これは必ず、事前に確認しておきましょう。
お給料が割に合わなかったり、以前よりも収入が減ってしまっては、せっかくの転職も成功とはいえません。
中には平均的な介護士の相場よりも低いお給料で、休みも少ないという職場があります。
こうした職場を選んでしまわないように、基本給やボーナスの最低支給額は事前に必ずチェックしておくことをおすすめします。
また、残業代が全額支給されるかどうかも確認しましょう。
みなし残業代を採用している施設は、非常に忙しく残業代が割に合わないケースもあります。
基準2.勤務体系を確認しておく
次に、勤務体系を確認しておきましょう。
勤務体系とは、出勤日や就業時間についてです。
例えば、曜日固定性なのか、またはシフト制なのか、といったことを確認する必要があります。

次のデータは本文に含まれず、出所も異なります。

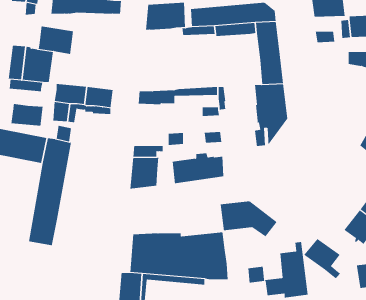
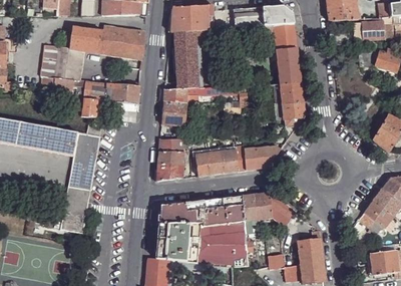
building: none -> [100,27,145,60]
building: none -> [174,30,197,88]
building: [11,103,43,127] -> none
building: none -> [161,100,185,125]
building: none -> [243,145,280,169]
building: none -> [158,195,244,225]
building: [304,238,341,279] -> none

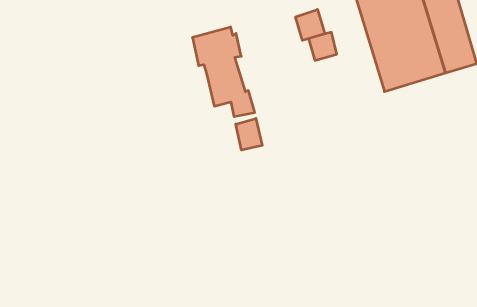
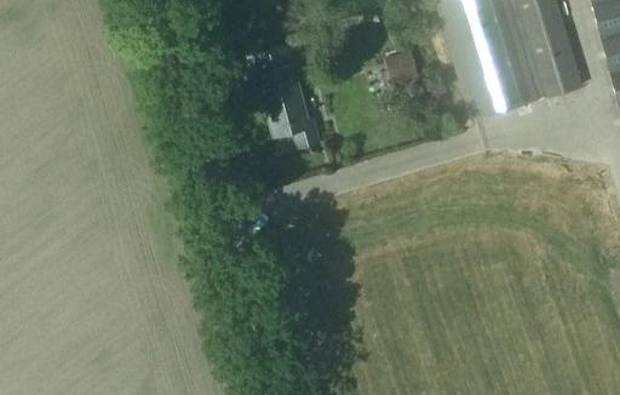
building: [296,9,325,40] -> none
building: [236,118,262,150] -> none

なぜなら自身の思い描くワークスタイルに合っていないと、仕事に対するモチベーションが下がってしまうからです。
現在、介護施設では日勤と夜勤に分かれる2交代勤務制が多く採用されています。
そしてシフトに応じて、月4~5回の夜勤に入るという勤務スタイルが一般的です。
また、ワークスタイルだけでなく年間を通して何日休みが取れるのか確認しておくことも忘れないようにしましょう。
基準3.職場の介護観を確認しておく
最後に、職場の介護観を確認しましょう。
介護観とは、介護に対する価値観や方針のことです。
自分と介護観が合わない職場を選んでしまうと、職場になじめなかったり仕事に対する不満が生まれてしまう可能性があります。

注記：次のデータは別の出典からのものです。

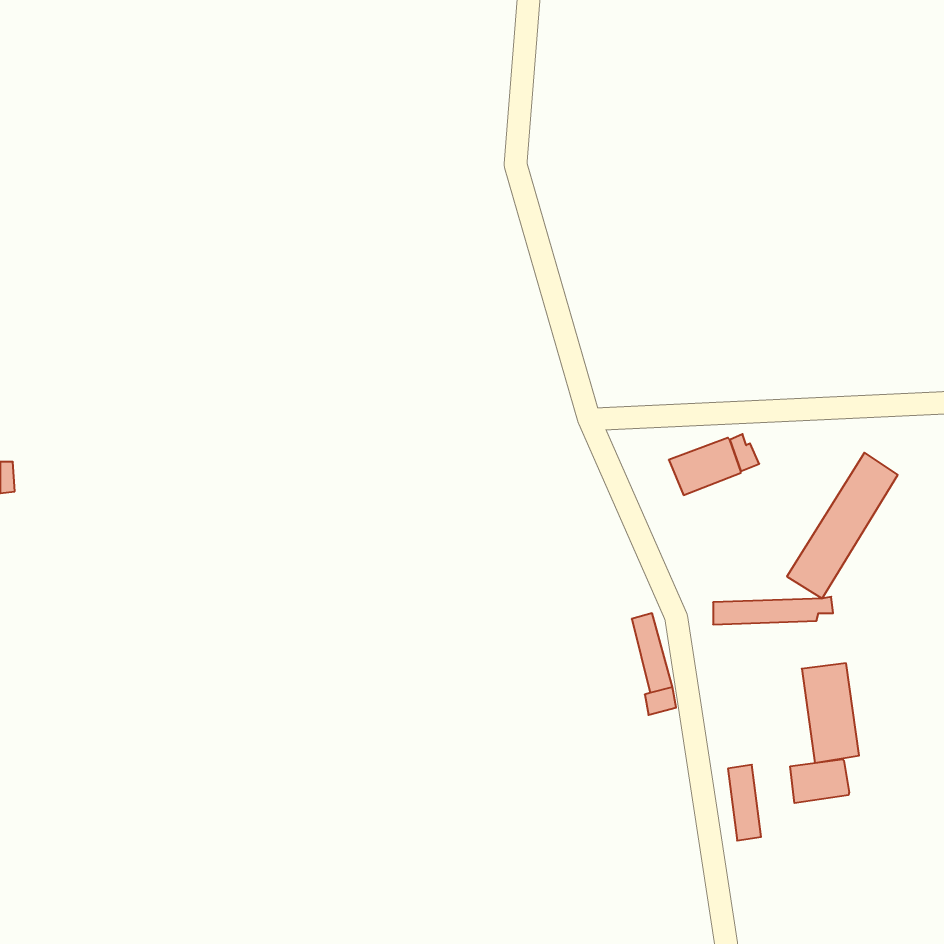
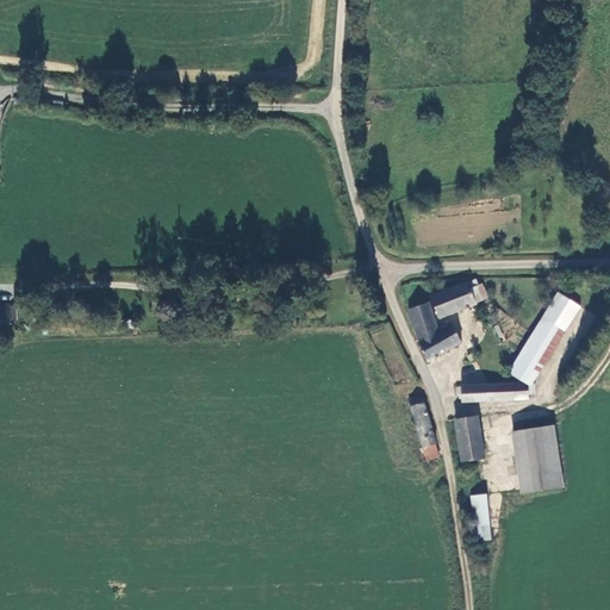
building: none -> [410,303,462,360]
building: none -> [452,415,483,460]
building: [790,759,849,803] -> none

施設によって介護観は色濃く差が出るので、できれば面接時などに介護観について質問して確認しておくと良いでしょう。
6.新しいキャリアを目指すのに介護職は最適
新しいキャリアを目指したい方にとって、介護職はおすすめです。
介護職は高齢化社会の日本にとって、これからどんどん需要が伸びる職業です。
さらに資格を取得すれば着実なキャリアアップが目指せるという点でも、介護職は年齢や性別を問わずおすすめできる職業といえます。
また、基本的な資格なら最短1ヶ月で取得できるなど、その手軽さも魅力の1つです。
介護事務など、国家試験ではない資格なら費用も1万円以下で済むなどコストもかからずに済みます。
そう考えると、介護職は誰でもキャリアアップしやすい職種といえるでしょう。
まとめ
介護士における基本的な技術をご紹介しました。
また、介護の基本的な資格を取得することはキャリアアップにおいて必須ともいえます。
今後さらなる需要の高まりが期待できる職業なので、資格を持っておいて損はないでしょう。
ぜひ今回ご紹介した内容を参考に、介護職でのキャリアアップを検討してみてください。